Every year I am concerned that I will run out of Halloween candy. I never do. Every year there is some left over. Apparently this is my trick and my treat.
We have had an unusual warm spell in the East, making it a balmy opening to November, but nevertheless I find myself craving comfort foods – chili, soups, stews. (Feel free to visit my food blog – www.settingforone.com and don’t worry, the postings are infrequent – it is a hobby.)
It was a relatively quiet week at FDA and OPDP continues to appear dormant when it comes to enforcement. So far this year there are still only nine Warning or Untitled letters issued for the entire year, making this year to be the lowest level of enforcement seen since I’ve been keeping tabs (since 1997 when there were 139 letters issued). And when enforcement has occurred, it has involved relatively small companies – a trend seen over the past few years.
In the meantime, here are a few things that did happen:
- Guidance Document on HIV Drugs – FDA announced availability this week a guidance document on the development of HIV drugs and is accepting comment related to the guidance. The guidance pertains both to drug and biologic treatments and is for all phases of development, including non-clinical development, early phases, phase 3 protocol designs and endpoints. The guidance also pertains to the range of need – from new drugs to treat to drugs needed to treat those who have viral infection where there is the development of resistance to treatment. The guidance is making final the draft guidance on the same topic and has been revised to reflect comments collected. Additional comment can be submitted at regulations.gov.

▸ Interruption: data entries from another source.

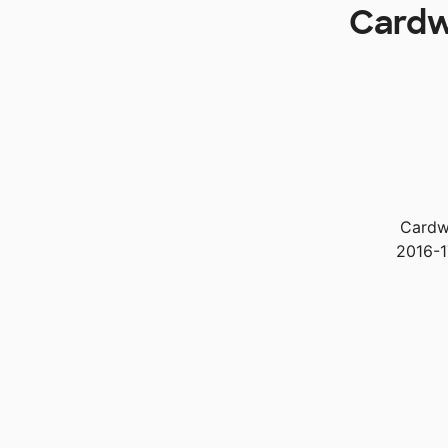
Cardwe
Cardwe
2016-1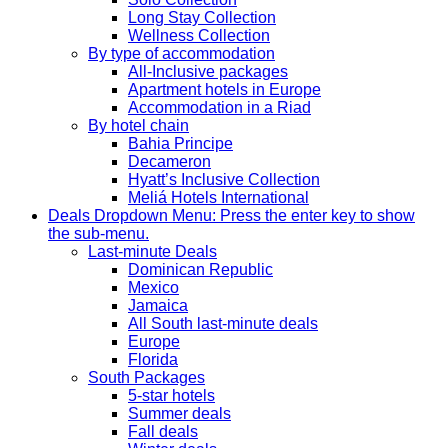
Long Stay Collection
Wellness Collection
By type of accommodation
All-Inclusive packages
Apartment hotels in Europe
Accommodation in a Riad
By hotel chain
Bahia Principe
Decameron
Hyatt’s Inclusive Collection
Meliá Hotels International
Deals
Dropdown Menu: Press the enter key to show
the sub-menu.
Last-minute Deals
Dominican Republic
Mexico
Jamaica
All South last-minute deals
Europe
Florida
South Packages
5-star hotels
Summer deals
Fall deals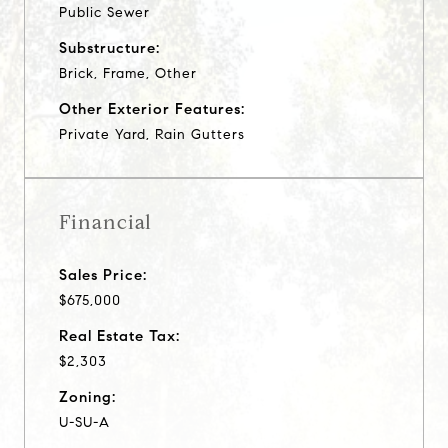
Public Sewer
Substructure:
Brick, Frame, Other
Other Exterior Features:
Private Yard, Rain Gutters
Financial
Sales Price:
$675,000
Real Estate Tax:
$2,303
Zoning:
U-SU-A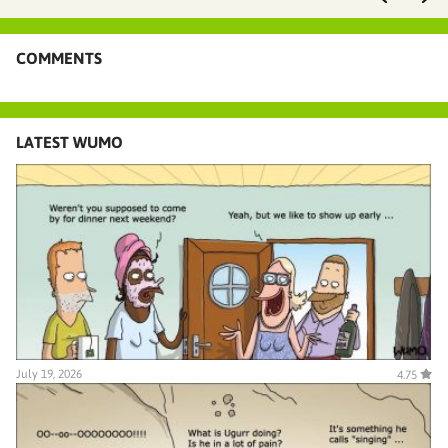
COMMENTS
LATEST WUMO
July 19, 2026
4.75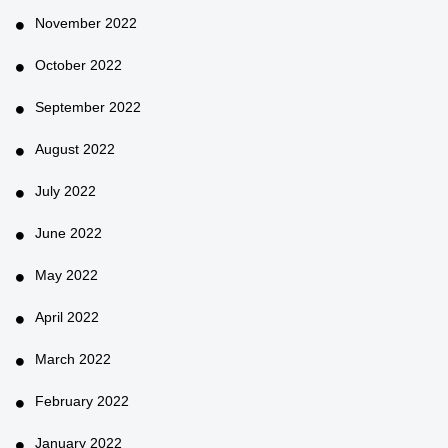
November 2022
October 2022
September 2022
August 2022
July 2022
June 2022
May 2022
April 2022
March 2022
February 2022
January 2022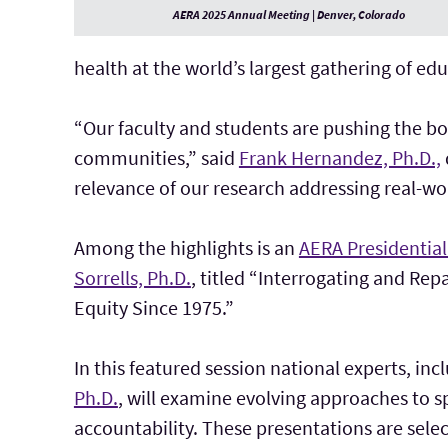
AERA 2025 Annual Meeting | Denver, Colorado
health at the world’s largest gathering of ed
“Our faculty and students are pushing the bo
communities,” said
Frank Hernandez, Ph.D.,
relevance of our research addressing real-wo
Among the highlights is an
AERA Presidential
Sorrells, Ph.D.
, titled “Interrogating and Rep
Equity Since 1975.”
In this featured session national experts, in
Ph.D.
, will examine evolving approaches to s
accountability. These presentations are sele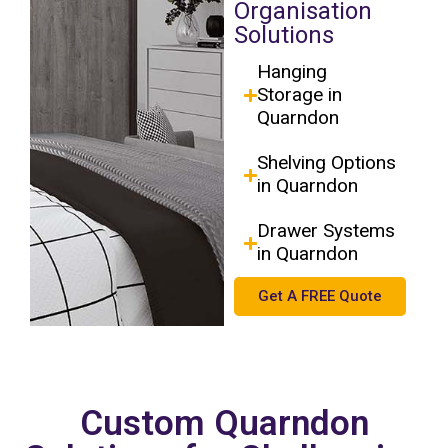
Organisation
Solutions
Hanging
Storage in
Quarndon
Shelving Options
in Quarndon
Drawer Systems
in Quarndon
Get A FREE Quote
Custom Quarndon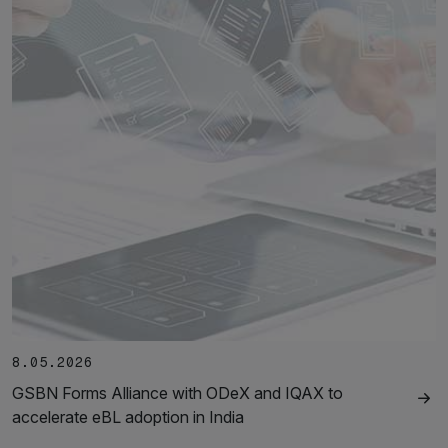
8.05.2026
GSBN Forms Alliance with ODeX and IQAX to
accelerate eBL adoption in India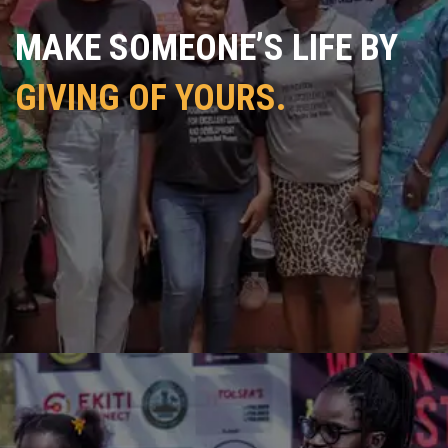
MAKE SOMEONE’S LIFE BY
GIVING OF YOURS.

- And Speaking of HIV, A New Treatment Approval – A new combination treatment for HIV was approved this week. Gilead’s Genvoya, a combo fixed dose tablet comprised of elvitegravir, combicistat, emtricitabine, and tenofovir alafenamide as a complete regimen for HIV 1 treatment in adults and pediatric patients 12 years of age and older. The tenofovir in Genvoya is a new form that had not been previously approved and provides lower levels of drug in the blood stream while higher levels within the cells where HIV-1 replicates. The FDA release also notes that Genvoya appears to have less kidney toxicity and decreases in bone density than previously approved tenofovir regimens and patients also appear to experience greater increases in total cholesterol. Genvoya will carry a boxed warning. The company’s press release can be found here.
- FDA Approves New Treatment for Severe Asthma – FDA gave the thumbs up to Nucala for the treatment of severe asthma in patients 12 years and older with a history of severe attacks in spite of treatment. Nucala is a humanized interleukin-5 antagonist monoclonal antibody produced by recombinant DNA technology in Chinese hamster ovary cells. The treatment is administered once every four weeks by subcutaneous injection into the upper arm, thigh or abdomen. The press release from the company can be found here.
That’s it for me this week. The last of the peanut butter cups (now frozen) will disappear over the weekend, you can bet. Have a good one folks.